Elephants. Dr. Francis Gano Benedict of the Nutrition Laboratory of the Carnegie Institution of Washington began his address thus: "It is impracticable to measure the rectal temperature of the elephant."

Dr. Benedict has accompanied circuses up & down the land in order to study the elephant. Zoologists would like to know what the normal temperature of an elephant is, while circus and zoo men would like to know when their charges have chills or fever. Dr. Benedict solved the problem by taking the temperature of excreta immediately after they left the elephant's body. He found that elephants were about two degrees cooler than humans. Average for 45 adult female Indian elephants was 96.6DEG, with a variation of about 1DEG. Dr. Benedict has found that the average elephant's heart beats only 30 times per minute. Elephants differ from other animals, including man, in that their pulse quickens when they lie down.

New Members. At Kitty Hawk, N. C. on Dec. 17, 1903, Orville Wright made the first flight in the plane that he and his brother Wilbur built.
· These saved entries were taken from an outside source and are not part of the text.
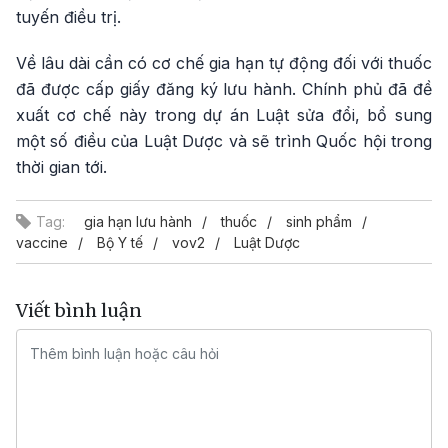
tuyến điều trị.
Về lâu dài cần có cơ chế gia hạn tự động đối với thuốc
đã được cấp giấy đăng ký lưu hành. Chính phủ đã đề
xuất cơ chế này trong dự án Luật sửa đổi, bổ sung
một số điều của Luật Dược và sẽ trình Quốc hội trong
thời gian tới.
Tag:
gia hạn lưu hành
thuốc
sinh phẩm
vaccine
Bộ Y tế
vov2
Luật Dược
Viết bình luận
Because the Smithsonian Institution labeled the Dragon Fly, which was built but not flown by Samuel Pierpont Langley, as ''The First Machine Capable of Flight Carrying a Man," enraged Orville Wright sent the Kitty Hawk plane to the British Science Museum at South Kensington. Lately the Smithsonian has done everything it could to soothe Mr. Wright's feelings, promised that he could write his own label if the Smithsonian could only get the plane back from England. Last week, 33 years after Kitty Hawk, Orville Wright was elected a member of the National Academy of Sciences.

Fourteen other new members were elected, including Leo Hendrik Baekeland, inventor of Bakelite, and the University of California's William Francis Giauque, holder of the U. S. low-temperature record (.16 degrees above Absolute Zero).